I mostly agree, but SWTOR actually had a lot of fun stuff for the dark side. As a MMO it suffers from the fact there’s no meaningful rewards from the quests so even if you betray somebody for the money, the actual game cash you end up getting is ridiculously little but other than that it’s maybe the game where choosing what to do has been the most fun for me.
Like when playing a Jedi I decided that I’m going to roleplay her as somebody who sees themselves as a hero and who wants to help and do the right thing but who lets their emotions flare when the action starts and you could do that sort of personality with the dark/light system almost perfectly in that particular game. I ran around accepting quests and being all nice and my Light side companion approved everything I did … and then when I got into the combat zones my Jedi used Force Persuade on a bunch of friendly soldiers to stage a suicidal frontal assault, executed a Sith who lost in a duel and in general ran around on a wrathful rampage, my companion going “umm… are you sure we should be doing this?” all the time. It was great!
Then there was my Dark side Imperial Agent who by default chose the Dark side option every time, except when it was colossally stupid and self-defeating, like trying to use a zombie plague as a weapon when it was clear it would backfire. So you could be ruthless but not idiotic.
So that’s my choice as the best game to be a jerk in. In most other games I tend to be a lot nicer, though doing a second playthrough in DA:O just so I could slit all the throats was sort of amusing for a while too.
Planescape: Torment is unique among D&D CRPGs (AFAIK) in that you don’t pick your alignment, but it constantly changes based on your actions (you start true neutral). I could play as good or evil, but personally find it very difficult to not play as chaotic. I mean, tease your robot buddy or always tell the truth? Be a Goofus, don’t be a Gallant. I don’t need to be a complete asshole, but snarky is necessary.
Although many people confuse an “evil” playthrough with an omnicidal playthrough. Enslaving the wasteland is plenty evil; no need to destroy its economy.

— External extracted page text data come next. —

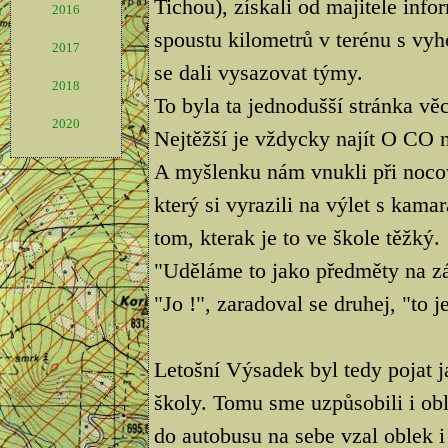
Tichou), získali od majitele info
2016
spoustu kilometrů v terénu s vy
2017
se dali vysazovat týmy.
2018
To byla ta jednodušší stránka věc
2020
Nejtěžší je vždycky najít O CO 
A myšlenku nám vnukli při noco
který si vyrazili na výlet s kamar
tom, kterak je to ve škole těžký.
"Uděláme to jako předměty na zá
"Jo !", zaradoval se druhej, "to j
Letošní Výsadek byl tedy pojat 
školy. Tomu sme uzpůsobili i obl
do autobusu na sebe vzal oblek i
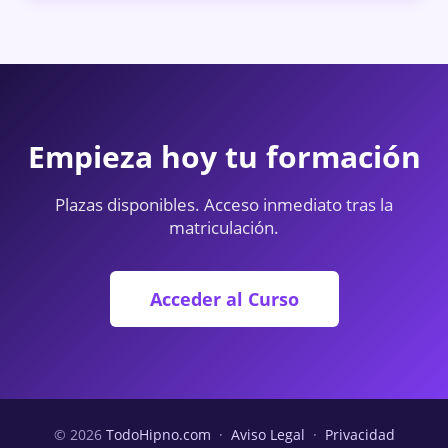
Empieza hoy tu formación
Plazas disponibles. Acceso inmediato tras la
matriculación.
Acceder al Curso
© 2026
TodoHipno.com
·
Aviso Legal
·
Privacidad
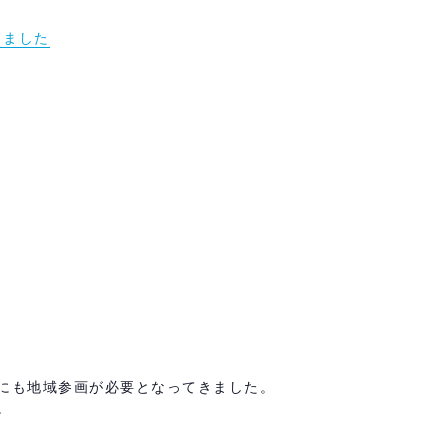
しました
にも地域参画が必要となってきました。
。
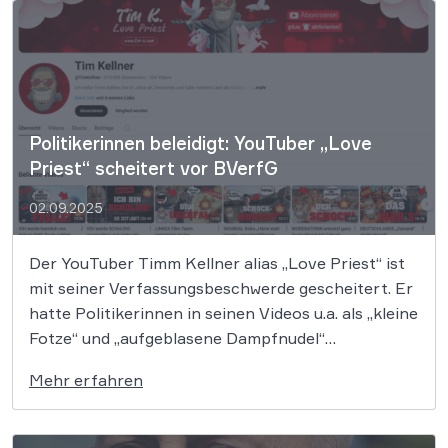
der Betreiber der Plattform Instagram keine
Bestandsdaten […]
Politikerinnen beleidigt: YouTuber „Love
Priest“ scheitert vor BVerfG
02.09.2025
Der YouTuber Timm Kellner alias „Love Priest“ ist
mit seiner Verfassungsbeschwerde gescheitert. Er
hatte Politikerinnen in seinen Videos u.a. als „kleine
Fotze“ und „aufgeblasene Dampfnudel“
beschimpft. Das BVerfG erklärte nun aber
Mehr erfahren
trocken, dass solche Schmähungen nicht von der
Meinungs- oder Kunstfreiheit gedeckt seien und
nahm seine Beschwerde erst gar nicht […]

He’s a bastard, but a competent one! The endings make the point that Legion wins = bad; Legion wins AND Caesar dies = worse. Lanius lacks all his subtlety and minor compassion (like to the Followers of the Apocalypse, whom he doesn’t eradicate). Not good either, but slavery vs. death.
That’s part of the point: he wants to be THE Caesar, not a guy aping another guy from 2300 years ago. Crossing the [del]Rubicon[/del] Colorado has more impact the first time. Most are unaware that he wasn’t the first Caesar, and maybe even that that’s not his given name.
Bioware has partially improved on this. In Jade Empire, I couldn’t play through as an asshole, because most of the time you built those alignment points by merely being a dick in a way that made you hate your character. But in the Mass Effect series they seemed to have partially come to realize that taking the wicked option should feel good, even heroic. Like punching that reporter al-Jilani in the face, or the insane babbling guy on Eden Prime or shooting that dumb ass stalker in the foot. Yet, there remain too many occasions where you have to do something that makes you feel like a dick in order to score enough dick points to unlock Renegade options.
I don’t know about that game, but one of the common criticisms of the Tropico games is that despite the whole South American dictator shtick, the game actually makes it pretty darn difficult to actually play as a dictator instead of just running your island as a liberal democracy.